I'm a young sales professional who just graduated from Queens, or from Western, or from Wealth, or where ever it is, the reality is, that there are people who have walked a mile in the same shoes you have, just at different ties in their lives.

There's a tool within LinkedIn, it's under my network and you can drop down and it says, "Find Alumni," and it allows you to dissect the school you went to and you can sort by any city in the world, any company in the world, any current job title in the world and now all of a sudden you can pinpoint, either a named account or pinpoint an industry or geographic node that you want to focus on, say, "Okay. My named account is Oracle. I want to see if there's any university of Alumni that work at Oracle," and in fact, there's right now, 82 people.

There are 82 people in the Oracle ecosystem that could help me and be an advocate to get me in the door and my conversation starter is going to be something with what we call is within their sphere of influence. It means that it has a personal connection to them and that's going to be at the university level, so that's where you could start. You might sit there and say, "Well, I just graduated school. What value could I bring?" The value you could bring is that you have a brother and sisterhood of people who also shared a life experience with you, that you could use as a door opener.

Tim Baker:

That's a great story. You know what? I can relate to that. I go to a lot of networking events and that sort of thing and a lot of times, my first conversation with someone, even if I didn't know them previously, or maybe I did and I found something in common, "Oh, you went to this school?" Or "You worked here just before I did," or whatever, is that our conversation starts on something that we have in common and it has nothing to do with whatever it is that, services or products that I eventually want to either sell to them, or have them get me in the door, the conversation is around something tat we have in common. I love that answer and I can relate to that specifically.

Jamie Shanks:

The younger generation sales professional will not have lived through this era. I was on the tail-end of this era, but I was still the boots on the ground, meaning every meeting I took was in a physical board room or an office, before the era of digital. You probably saw it in movies, but when you walked into somebody's office, you were taught, look around. Do you see a golf bag? Do you see a little toy Ferrari? What do you see that you can humanize the conversation?
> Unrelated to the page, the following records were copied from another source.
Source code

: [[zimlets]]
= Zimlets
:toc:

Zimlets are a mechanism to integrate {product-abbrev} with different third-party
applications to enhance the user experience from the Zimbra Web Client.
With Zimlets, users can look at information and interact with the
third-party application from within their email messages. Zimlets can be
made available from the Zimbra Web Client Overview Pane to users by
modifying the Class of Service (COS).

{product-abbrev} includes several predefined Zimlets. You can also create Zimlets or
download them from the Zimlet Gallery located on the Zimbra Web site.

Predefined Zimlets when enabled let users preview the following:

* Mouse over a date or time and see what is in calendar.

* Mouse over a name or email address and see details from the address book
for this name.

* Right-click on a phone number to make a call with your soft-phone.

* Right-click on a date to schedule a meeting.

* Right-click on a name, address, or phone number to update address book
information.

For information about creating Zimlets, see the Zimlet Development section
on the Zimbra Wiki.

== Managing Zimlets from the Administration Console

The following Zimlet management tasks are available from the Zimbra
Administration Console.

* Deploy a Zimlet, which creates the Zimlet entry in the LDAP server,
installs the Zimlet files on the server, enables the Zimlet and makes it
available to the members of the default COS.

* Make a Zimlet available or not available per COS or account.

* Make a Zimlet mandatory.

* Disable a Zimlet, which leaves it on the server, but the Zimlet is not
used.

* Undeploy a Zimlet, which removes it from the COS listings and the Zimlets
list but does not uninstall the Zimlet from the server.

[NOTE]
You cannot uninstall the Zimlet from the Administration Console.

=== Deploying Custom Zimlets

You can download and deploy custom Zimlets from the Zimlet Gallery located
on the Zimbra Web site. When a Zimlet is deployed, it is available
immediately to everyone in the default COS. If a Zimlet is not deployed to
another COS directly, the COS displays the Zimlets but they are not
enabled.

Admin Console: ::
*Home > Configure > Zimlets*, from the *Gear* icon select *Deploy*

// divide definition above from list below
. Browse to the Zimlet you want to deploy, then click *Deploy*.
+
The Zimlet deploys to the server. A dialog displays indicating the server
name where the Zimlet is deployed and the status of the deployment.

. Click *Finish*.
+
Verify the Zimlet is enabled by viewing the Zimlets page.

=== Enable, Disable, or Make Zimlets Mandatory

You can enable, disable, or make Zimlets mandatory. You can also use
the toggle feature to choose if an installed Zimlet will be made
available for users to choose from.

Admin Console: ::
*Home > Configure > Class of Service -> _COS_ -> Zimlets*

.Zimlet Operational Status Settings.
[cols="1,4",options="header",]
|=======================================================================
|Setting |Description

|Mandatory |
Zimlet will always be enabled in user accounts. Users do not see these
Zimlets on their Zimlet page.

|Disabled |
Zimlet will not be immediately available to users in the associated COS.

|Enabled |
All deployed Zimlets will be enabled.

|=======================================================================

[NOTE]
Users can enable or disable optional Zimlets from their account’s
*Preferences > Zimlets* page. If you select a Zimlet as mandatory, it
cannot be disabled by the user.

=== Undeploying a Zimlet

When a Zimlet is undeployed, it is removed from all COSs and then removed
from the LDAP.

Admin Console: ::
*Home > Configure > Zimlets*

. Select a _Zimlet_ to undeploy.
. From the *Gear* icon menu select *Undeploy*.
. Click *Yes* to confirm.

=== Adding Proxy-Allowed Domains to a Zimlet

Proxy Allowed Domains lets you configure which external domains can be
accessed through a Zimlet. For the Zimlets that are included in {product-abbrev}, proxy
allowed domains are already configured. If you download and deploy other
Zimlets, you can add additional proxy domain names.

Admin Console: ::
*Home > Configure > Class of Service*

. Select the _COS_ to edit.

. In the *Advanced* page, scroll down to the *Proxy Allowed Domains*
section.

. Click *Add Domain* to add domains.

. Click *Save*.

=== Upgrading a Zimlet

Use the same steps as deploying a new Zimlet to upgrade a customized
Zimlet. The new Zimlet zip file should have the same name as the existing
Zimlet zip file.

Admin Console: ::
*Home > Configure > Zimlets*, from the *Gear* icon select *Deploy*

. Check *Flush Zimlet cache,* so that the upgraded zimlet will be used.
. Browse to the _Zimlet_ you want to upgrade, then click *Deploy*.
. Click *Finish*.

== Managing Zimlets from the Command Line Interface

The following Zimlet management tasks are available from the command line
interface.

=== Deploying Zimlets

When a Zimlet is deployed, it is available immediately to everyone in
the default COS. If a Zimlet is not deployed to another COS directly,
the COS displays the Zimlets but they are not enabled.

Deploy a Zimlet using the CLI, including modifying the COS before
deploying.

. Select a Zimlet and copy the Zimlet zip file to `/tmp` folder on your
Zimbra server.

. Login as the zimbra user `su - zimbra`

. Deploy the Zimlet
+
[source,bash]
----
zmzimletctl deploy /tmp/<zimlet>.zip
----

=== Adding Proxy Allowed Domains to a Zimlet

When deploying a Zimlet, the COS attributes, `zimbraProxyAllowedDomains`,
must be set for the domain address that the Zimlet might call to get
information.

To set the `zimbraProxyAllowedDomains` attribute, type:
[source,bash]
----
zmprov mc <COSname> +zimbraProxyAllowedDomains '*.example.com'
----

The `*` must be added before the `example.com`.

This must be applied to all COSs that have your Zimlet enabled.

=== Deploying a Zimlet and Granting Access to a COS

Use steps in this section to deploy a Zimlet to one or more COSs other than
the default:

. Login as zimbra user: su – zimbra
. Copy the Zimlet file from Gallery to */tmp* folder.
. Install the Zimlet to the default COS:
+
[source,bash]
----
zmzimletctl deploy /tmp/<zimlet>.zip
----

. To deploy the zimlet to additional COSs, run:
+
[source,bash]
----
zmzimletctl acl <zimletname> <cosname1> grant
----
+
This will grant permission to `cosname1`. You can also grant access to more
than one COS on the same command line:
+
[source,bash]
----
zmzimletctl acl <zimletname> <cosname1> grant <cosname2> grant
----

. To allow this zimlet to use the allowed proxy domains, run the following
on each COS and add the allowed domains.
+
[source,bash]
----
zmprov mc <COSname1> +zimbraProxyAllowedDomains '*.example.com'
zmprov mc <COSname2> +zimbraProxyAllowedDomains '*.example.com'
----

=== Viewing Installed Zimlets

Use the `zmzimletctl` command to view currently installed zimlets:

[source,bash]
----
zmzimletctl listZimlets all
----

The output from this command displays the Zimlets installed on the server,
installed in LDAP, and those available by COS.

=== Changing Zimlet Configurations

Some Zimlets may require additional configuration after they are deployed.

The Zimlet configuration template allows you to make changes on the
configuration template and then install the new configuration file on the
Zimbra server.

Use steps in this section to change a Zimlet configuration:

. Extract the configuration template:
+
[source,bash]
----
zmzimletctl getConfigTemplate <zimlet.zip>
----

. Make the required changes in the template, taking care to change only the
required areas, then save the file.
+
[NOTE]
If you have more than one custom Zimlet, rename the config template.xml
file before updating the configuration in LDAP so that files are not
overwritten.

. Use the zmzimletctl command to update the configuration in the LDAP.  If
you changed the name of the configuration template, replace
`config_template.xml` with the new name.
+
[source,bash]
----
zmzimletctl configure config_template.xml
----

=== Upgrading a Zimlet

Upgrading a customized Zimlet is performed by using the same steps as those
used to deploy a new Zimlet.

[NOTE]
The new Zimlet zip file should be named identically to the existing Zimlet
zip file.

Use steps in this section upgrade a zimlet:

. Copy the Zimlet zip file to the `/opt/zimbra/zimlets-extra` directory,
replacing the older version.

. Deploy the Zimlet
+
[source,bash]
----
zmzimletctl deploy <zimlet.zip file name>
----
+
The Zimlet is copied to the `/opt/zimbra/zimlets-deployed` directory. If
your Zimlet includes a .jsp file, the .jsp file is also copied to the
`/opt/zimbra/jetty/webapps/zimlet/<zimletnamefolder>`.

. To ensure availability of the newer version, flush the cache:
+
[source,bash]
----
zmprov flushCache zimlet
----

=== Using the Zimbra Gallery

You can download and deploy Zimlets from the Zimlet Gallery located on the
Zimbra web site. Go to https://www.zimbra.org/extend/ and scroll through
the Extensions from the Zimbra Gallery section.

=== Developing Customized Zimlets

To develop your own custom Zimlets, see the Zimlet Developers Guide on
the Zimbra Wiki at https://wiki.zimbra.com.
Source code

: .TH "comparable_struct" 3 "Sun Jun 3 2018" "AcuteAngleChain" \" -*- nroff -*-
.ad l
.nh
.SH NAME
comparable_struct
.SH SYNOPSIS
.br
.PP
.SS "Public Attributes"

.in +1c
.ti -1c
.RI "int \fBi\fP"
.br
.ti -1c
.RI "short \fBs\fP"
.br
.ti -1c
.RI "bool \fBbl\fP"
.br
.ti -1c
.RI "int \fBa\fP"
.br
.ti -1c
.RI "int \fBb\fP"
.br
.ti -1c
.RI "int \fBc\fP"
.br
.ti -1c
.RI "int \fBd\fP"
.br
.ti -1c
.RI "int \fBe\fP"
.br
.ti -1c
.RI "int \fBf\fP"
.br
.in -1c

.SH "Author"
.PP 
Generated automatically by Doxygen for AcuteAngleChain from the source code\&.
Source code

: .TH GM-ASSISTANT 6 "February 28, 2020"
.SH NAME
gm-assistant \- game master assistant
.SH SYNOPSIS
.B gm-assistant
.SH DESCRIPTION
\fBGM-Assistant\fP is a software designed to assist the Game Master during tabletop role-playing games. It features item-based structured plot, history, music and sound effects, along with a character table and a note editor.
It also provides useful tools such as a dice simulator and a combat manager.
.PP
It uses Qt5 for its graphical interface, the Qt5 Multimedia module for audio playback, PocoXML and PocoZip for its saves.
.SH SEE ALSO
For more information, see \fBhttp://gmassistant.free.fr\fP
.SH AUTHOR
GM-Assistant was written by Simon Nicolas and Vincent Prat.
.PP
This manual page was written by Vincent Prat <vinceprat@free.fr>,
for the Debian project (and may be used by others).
For me, as a car nut, I would pray that every meeting I took, I walked in there and there was some model car or some photo of a car that I could talk about because it was something that I was passionate about and I knew they were and we could steer the conversation away for a brief moment, humanize ourselves and then talk business.

Tim Baker:

That's a huge part of it. Thank you for that. Can you share with us, I'm just looking at the time, share with us a little bit how our listeners can reach out to you, how they can connect with you, which I think is probably obvious, but

Jamie Shanks:

Yeah. You can connect with me on LinkedIn and Twitter. Our company, so we've built the world's largest sales training curriculum on the topic of social selling, so we help sales and marketers around the world become more digitally savvy to book meetings, drive business, create greater depth in accounts and you can reach out LinkedIn and Twitter, but as well, we have just published a book called 'Social Selling Mastery.' You can get it at getsocialselling.com and connect with us that way as well.

Tim Baker:

Wonderful. Jamie, thank you so much for taking the time today to share your thoughts and insights and experience with us. I know that our audience will value this, for sure, so thank you very much for your time.

Jamie Shanks:

Thank you for the invite and I hope I can come on at another time.